Pour la paix et la solidarité internationale


Mes vingt ans furent marqués par les luttes étudiantes, mais aussi celles contre le chômage et le tournant néolibéral, pour le droit de vote des étrangers et contre le racisme, pour la solidarité avec les Palestiniens, avec les réfugiés politiques venus des dictatures latino-américaines, avec les dissidents de l’Europe communiste. Certaines de ces batailles furent gagnées, d’autres non, j’y croisai souvent les militants du jeune parti Ecolo, né en 1981.

Un moment fort de ce foisonnement politique sera la mobilisation considérable de la société belge pour le désarmement nucléaire, pour dépasser la guerre froide et le risque de guerre en Europe et ailleurs. De ce pacifisme à la fois utopique dans ses buts mais très politique dans son contenu, je retirerai une expérience militante et associative intense, de l’animation de comités locaux à la participation à la coordination nationale, la CNAPD. J’y apprendrai à pratiquer le pluralisme militant, la construction d’un mouvement social et d’un rapport de forces politiques. Avec ces mobilisations de centaines de milliers de citoyens, nous disions déjà à notre façon ‘Yes we can !’. Et nous le disions dans toute l’Europe.

Sans le savoir, ces convictions allaient forger mon futur métier. Je reçois à la sortie des études la convocation pour le service militaire. mais ‘je ne suis pas venu sur terre pour tuer des pauvres gens’ comme chante Boris Vian. Ce sera donc le statut de l’objecteur de conscience, c’est-à-dire un service civil très mal payé pendant vingt mois (le double du service militaire).

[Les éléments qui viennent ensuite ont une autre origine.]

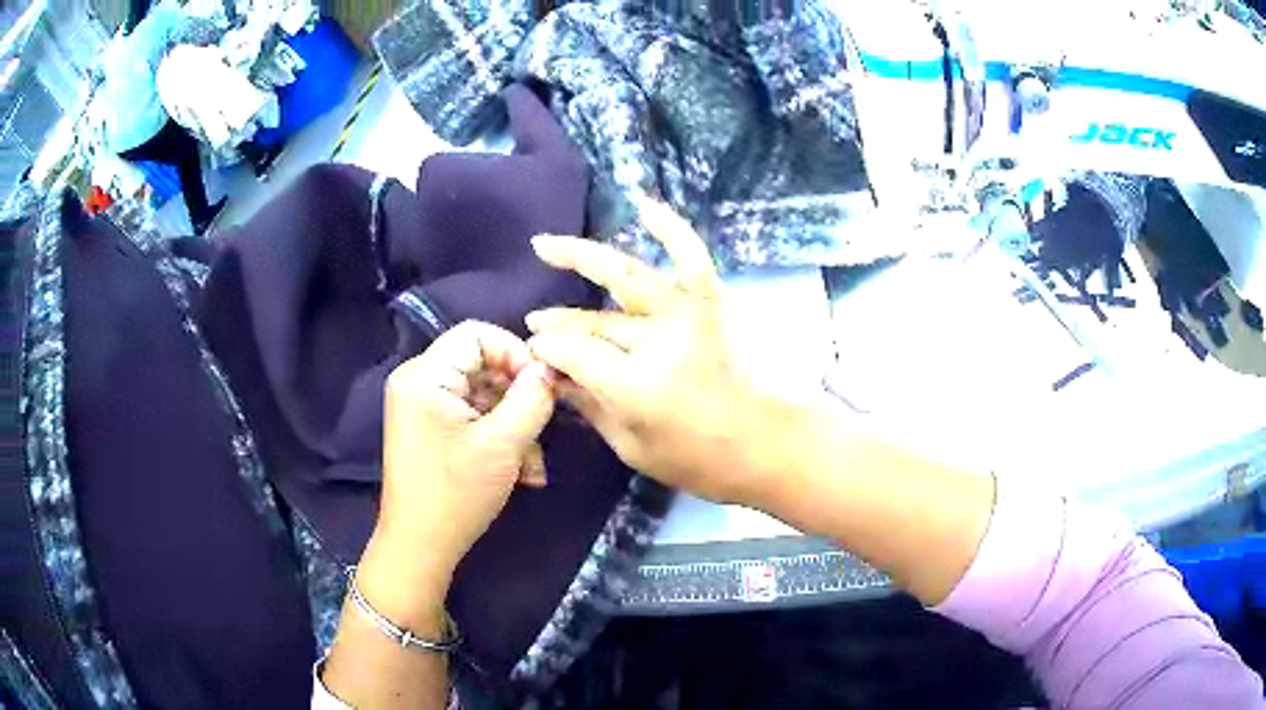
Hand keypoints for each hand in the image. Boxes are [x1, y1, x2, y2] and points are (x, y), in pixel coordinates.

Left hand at [376, 321, 555, 587]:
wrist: (421, 547)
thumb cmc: (457, 494)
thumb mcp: (503, 445)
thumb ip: (532, 399)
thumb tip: (550, 368)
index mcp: (424, 376)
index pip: (476, 334)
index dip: (514, 352)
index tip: (541, 385)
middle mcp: (418, 381)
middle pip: (481, 364)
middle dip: (517, 397)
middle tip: (543, 427)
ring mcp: (423, 406)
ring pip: (482, 394)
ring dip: (514, 424)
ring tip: (533, 465)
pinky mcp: (430, 428)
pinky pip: (472, 415)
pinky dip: (498, 437)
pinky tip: (521, 471)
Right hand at [526, 196, 792, 504]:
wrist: (766, 447)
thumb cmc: (698, 460)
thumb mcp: (632, 448)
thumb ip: (590, 406)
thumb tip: (553, 376)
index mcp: (632, 387)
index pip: (572, 355)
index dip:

Je m’oriente vers un centre de recherche sur la paix indépendant mais militant, le GRIP. J’y resterai six ans comme chercheur sur les questions du désarmement et de la sécurité européenne.

Devenu assistant puis professeur de relations internationales à l’ULB, je continue à agir avec les mouvements sociaux pour les enjeux nouveaux des années 90 et 2000, dont certains poursuivent mes engagements antérieurs : la fin des guerres et l’altermondialisme, le soutien aux sans papiers, la défense des services publics (la poste, la culture, l’enseignement), la lutte contre les discriminations, la solidarité internationale (avec les déserteurs yougoslaves, les pacifistes israéliens et palestiniens, les exilés kurdes, les ONG colombiennes, les femmes congolaises). Petit à petit, j’essaie aussi de convaincre au sein de l’université de l’importance d’insérer dans les programmes de cours les thèmes de la paix et de la citoyenneté. Au travers de l’enseignement, j’essaie de transmettre non seulement des savoirs, mais aussi des enthousiasmes et une ouverture à l’autre. Et par l’expertise au service des mouvements sociaux et associatifs, par les conférences à travers le pays ou les interventions dans les media, de maintenir vivace l’esprit de l’éducation populaire cher à Marcel Hicter, et aussi à ma modeste échelle de contribuer, pour reprendre la phrase de Jacques Yerna, à ‘changer la société sans prendre le pouvoir’.

Aujourd’hui, un nouveau président est arrivé à la Maison Blanche, ses partenaires européens semblent un peu pâlots face à l’enthousiasme qu’il suscite. Ma génération fut celle de l’arrivée au pouvoir de François Mitterrand en France (1981) et de Mikhaïl Gorbatchev en Union soviétique (1985), ce furent d’intenses moments d’espoir et surtout d’action pour la solidarité internationale. Même si tout ne fut pas possible, mais si les personnages politiques ont leurs faces d’ombre comme de lumière, ces temps de changements furent de grands moments de l’histoire. C’est ce que signifie aujourd’hui pour ceux qui ont vingt ans le moment Obama et c’est avec eux que j’espère construire de nouveaux agendas pour la paix, le désarmement, la justice et la solidarité internationales.